A renewed interest in Boucher would require considerable interest and activity in converting his stories into film or perhaps comics. He wrote mostly short stories in SF.
He's probably best known in SF for being one of the founders of _The Magazine of Fantasy and Science Fiction_, one of the best of the SF mags, in my opinion anyway.
I wonder if science-fiction readers remember Boucher. I didn't know of his science-fiction connection until well after I learned of the crime-fiction convention named for him. Perhaps sci-fi readers know his magazine even if they don't know his name.
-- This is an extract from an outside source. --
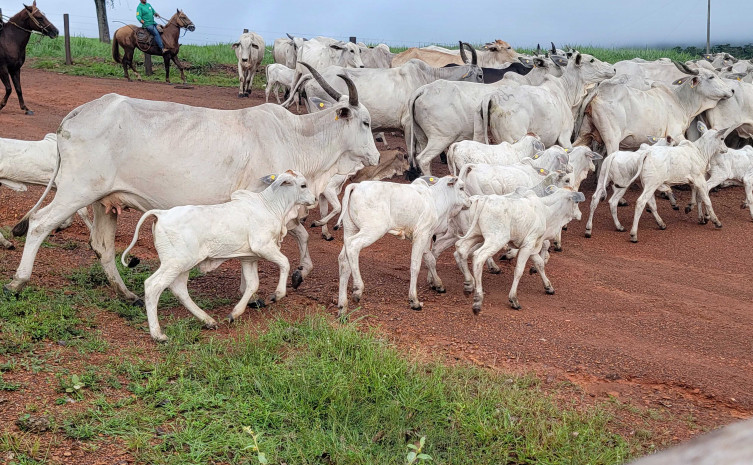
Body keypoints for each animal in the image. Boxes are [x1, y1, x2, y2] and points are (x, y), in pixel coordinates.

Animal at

It's hard to say, but I suspect only those SF readers who have been around for three or four decades would know his name.
His magazine is still around-with a slight name change from _The Magazine of Fantasy and Science Fiction_ to _Fantasy and Science Fiction_.
I have one book by him: _The Compleat Werewolf_, a collection of his short stories. I also have the 2 volume copy of an anthology he edited: _A Treasury of Great SF_, and it is a treasury.
Just as many crime-fiction readers could probably identify Black Mask without recognizing the name of "Cap" Joseph Shaw.
Definitely. I recognize Black Mask, but I've never heard of "Cap" Joseph Shaw.
I guess that he's associated founding Black Mask. Is he a writer also?
I think he came in after H.L. Mencken and George Jean Nathan sold Black Mask. He brought in Hammett and Chandler, and I believe it was under his leadership that the magazine shifted more exclusively to crime from a broader range of popular fiction. It may have been Shaw as well who dropped the "The" from the magazine's title.
In any case, the point was that Boucher's contributions may be remembered even if his name is not.